#### Work item
Among the lines below, take the one holding "middle pip: (266, 83)", the one holding "pinky tip: (291, 186)", and all lines between them. Set them down exactly.

#### Input data
+++++
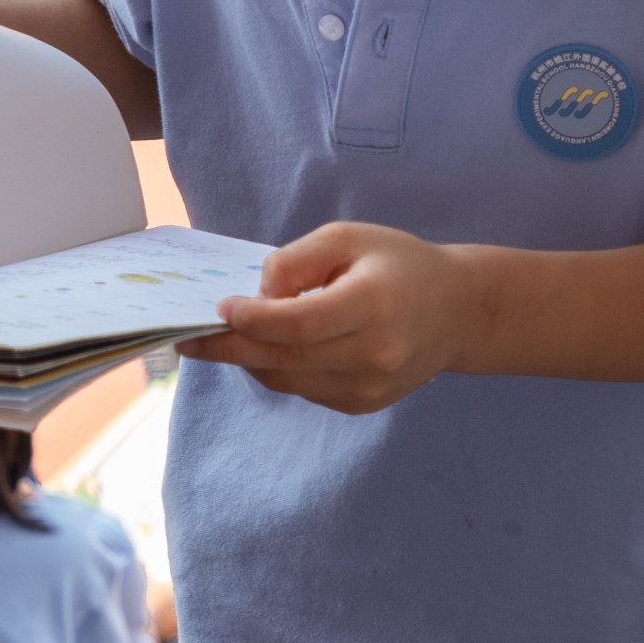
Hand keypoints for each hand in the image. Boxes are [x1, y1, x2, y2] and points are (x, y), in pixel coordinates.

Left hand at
+++++
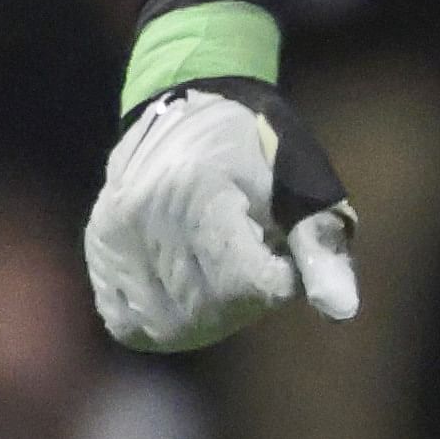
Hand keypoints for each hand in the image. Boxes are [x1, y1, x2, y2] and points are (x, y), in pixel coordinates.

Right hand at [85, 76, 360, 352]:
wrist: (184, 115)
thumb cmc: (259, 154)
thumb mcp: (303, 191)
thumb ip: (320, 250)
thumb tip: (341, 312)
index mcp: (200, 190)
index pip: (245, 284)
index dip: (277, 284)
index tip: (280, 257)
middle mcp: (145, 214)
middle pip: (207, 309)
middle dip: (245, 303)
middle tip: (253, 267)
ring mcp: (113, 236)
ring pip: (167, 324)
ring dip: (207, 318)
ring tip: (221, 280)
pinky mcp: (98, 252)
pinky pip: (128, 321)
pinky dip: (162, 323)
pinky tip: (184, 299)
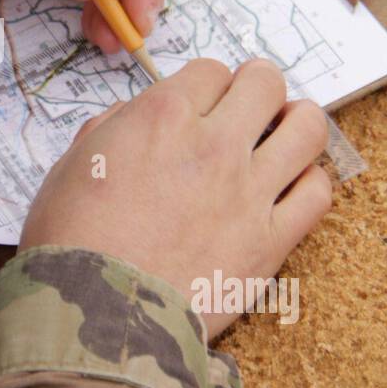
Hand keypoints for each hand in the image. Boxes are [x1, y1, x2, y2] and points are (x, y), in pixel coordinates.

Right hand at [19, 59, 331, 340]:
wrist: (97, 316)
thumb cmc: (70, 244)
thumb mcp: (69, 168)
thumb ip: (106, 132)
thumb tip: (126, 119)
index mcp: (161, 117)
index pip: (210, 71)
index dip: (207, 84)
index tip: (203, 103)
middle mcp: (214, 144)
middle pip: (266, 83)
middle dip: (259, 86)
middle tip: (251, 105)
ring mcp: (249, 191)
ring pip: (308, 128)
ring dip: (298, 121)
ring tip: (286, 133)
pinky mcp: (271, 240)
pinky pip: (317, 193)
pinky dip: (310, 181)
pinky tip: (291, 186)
+++++
#### Task response
middle pip: (266, 83)
middle dip: (259, 86)
middle tip: (251, 105)
ring mcp: (249, 191)
ring pip: (308, 128)
ring dip: (298, 121)
ring tip: (286, 133)
pinky mcp: (271, 240)
pinky pip: (317, 193)
pinky dip: (310, 181)
pinky tip: (291, 186)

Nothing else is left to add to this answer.